Promoting Data Sharing at the CDISC Interchange Conference

The theme of sharing clinical research data permeated a number of presentations at the CDISC International Interchange Conference this year. In fact, the opening plenary keynote presentation by General Peter Chiarelli, CEO of One Mind, highlighted the dire need for data sharing in clinical research and espoused a number of open science principles. One Mind defines open science as a “global movement to make scientific research, results and data available, and accessible to everyone.” The key goal behind this push for open science is to accelerate the research community’s ability to transform basic research into better clinical treatments for patients. You can find One Mind’s open science principles here http://onemind.org/Our-Solutions/Open-Science.

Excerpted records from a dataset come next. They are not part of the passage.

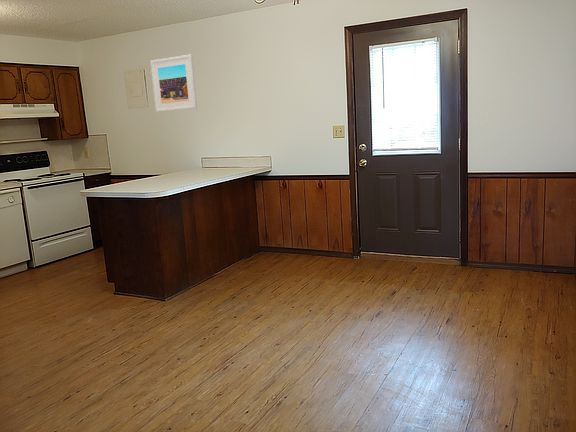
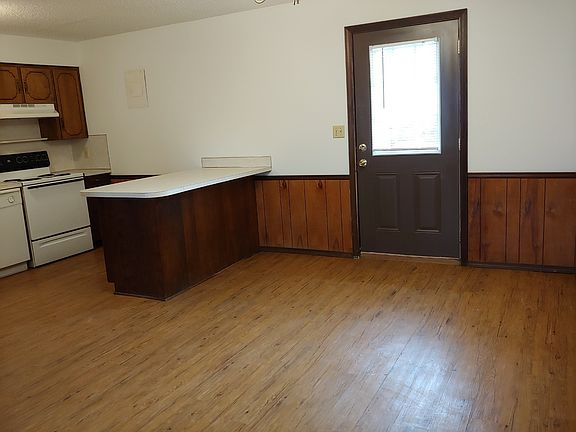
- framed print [150,54,198,113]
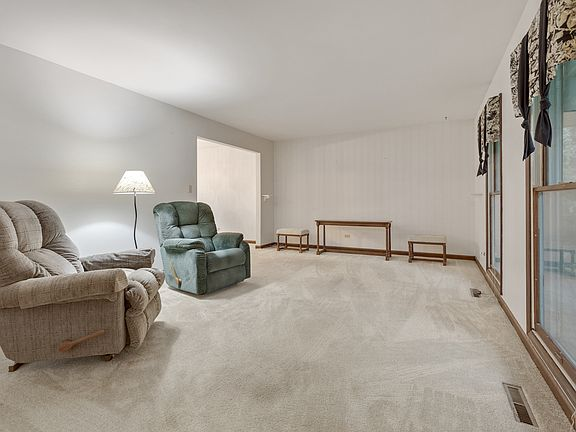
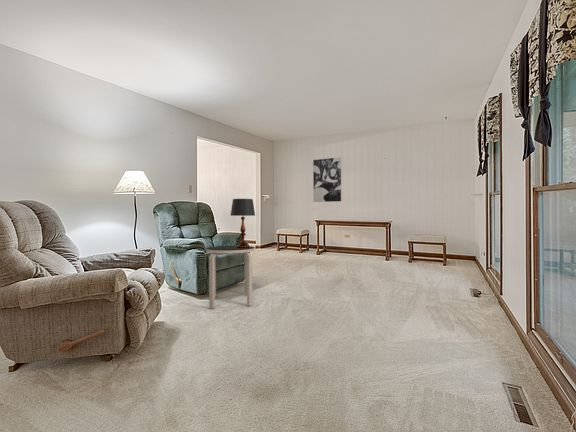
+ table lamp [229,198,256,248]
+ wall art [312,156,342,203]
+ side table [205,245,256,309]
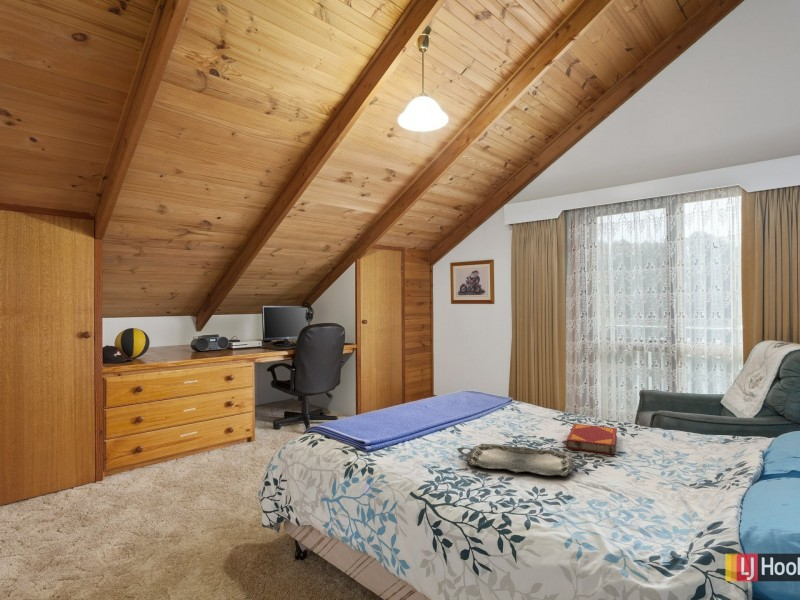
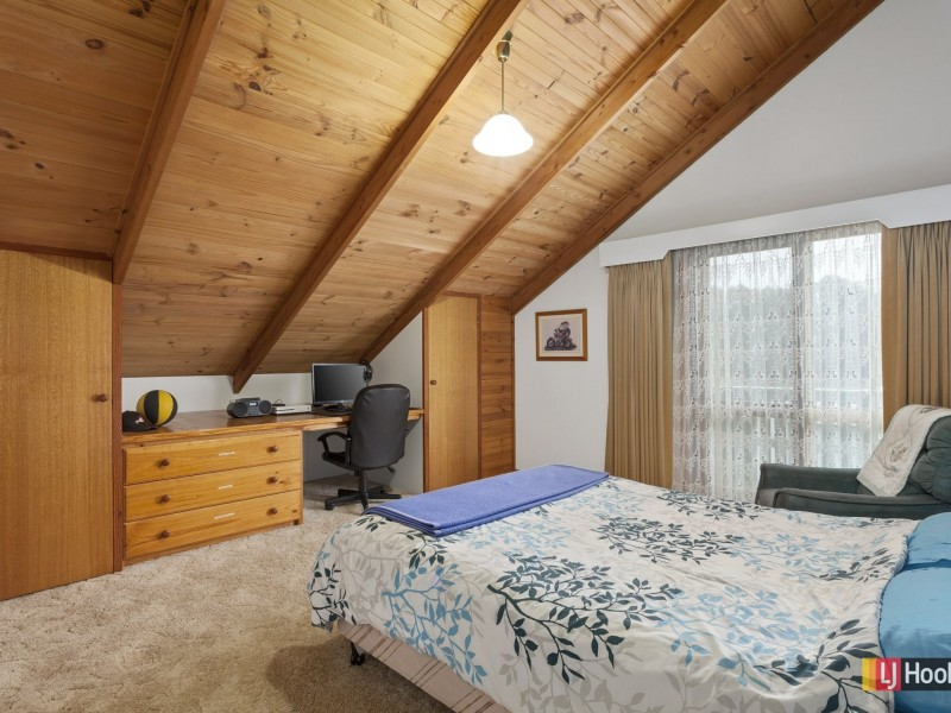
- hardback book [565,423,618,456]
- serving tray [457,443,588,477]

One of One Mind’s open science principles involves adhering to widely accepted data standards. This makes sense because the standards help make the data useful. Sharing the data is not the end game. Using the data to accelerate the development of safe and effective treatments is what we’re after. Sharing data that cannot easily be interpreted or understood limits the value of the data. At the very least, it adds significantly to the cost and time needed to interpret and transform the data to make it useful. Using data standards adds to the value of the data in a measurable way, and promotes the positive effects targeted by data sharing and open science.

Another of One Mind’s open science principles asks that those who re-use the data give proper attribution and credit to the data generators. Earlier this year I attended a workshop focused on creating enhanced citation metadata for data standards to promote attribution for datasets. Enhanced citation metadata means that the citation would include additional citation details, such as role, to create a credit market for data and software tool sharing. Enhanced citation roles could be based on a terminology that includes options such as data provider, data analyzer, or software tool provider. Support for data citations will be added to the ODM-XML backlog for future development. Adding ODM-XML support for data citations should aid in the development of a credit market for data, as well as promote a data sharing culture within the clinical research community.